What to do » Please pick out and copy every line in the rows below that contains the string "slice". Case counts.

[Collection entries]
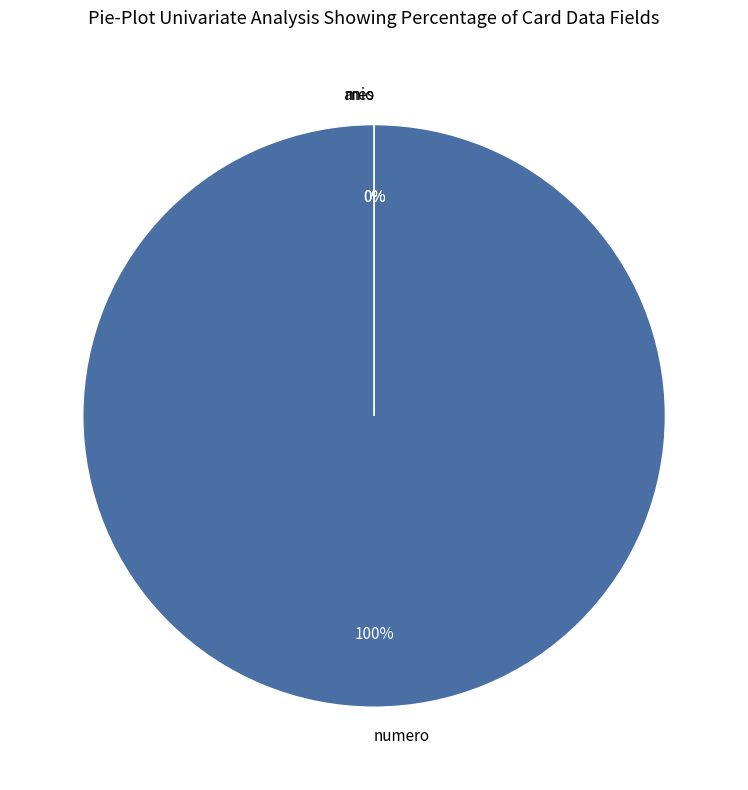

What is the smallest slice in the pie chart?

mes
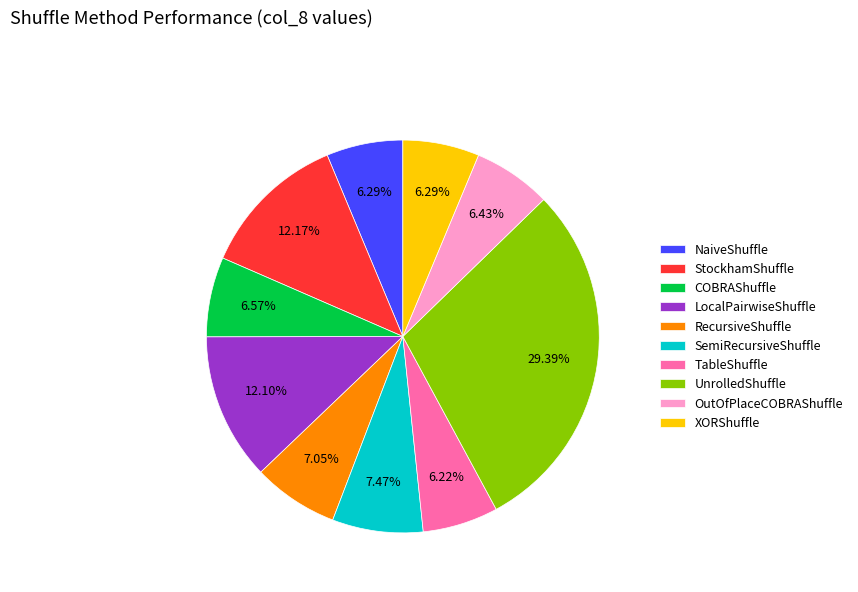

What percentage is the COBRAShuffle slice, to the nearest percent?

7%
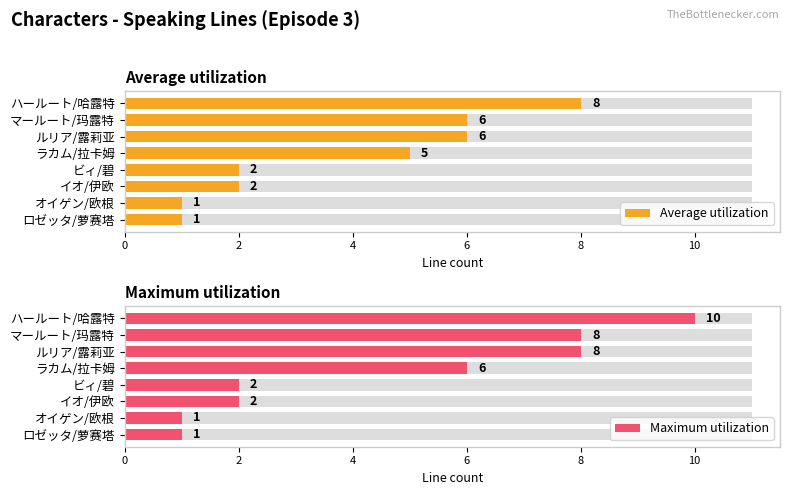

How many categories are shown in the chart?

8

Exercise output »
What is the smallest slice in the pie chart?
What percentage is the COBRAShuffle slice, to the nearest percent?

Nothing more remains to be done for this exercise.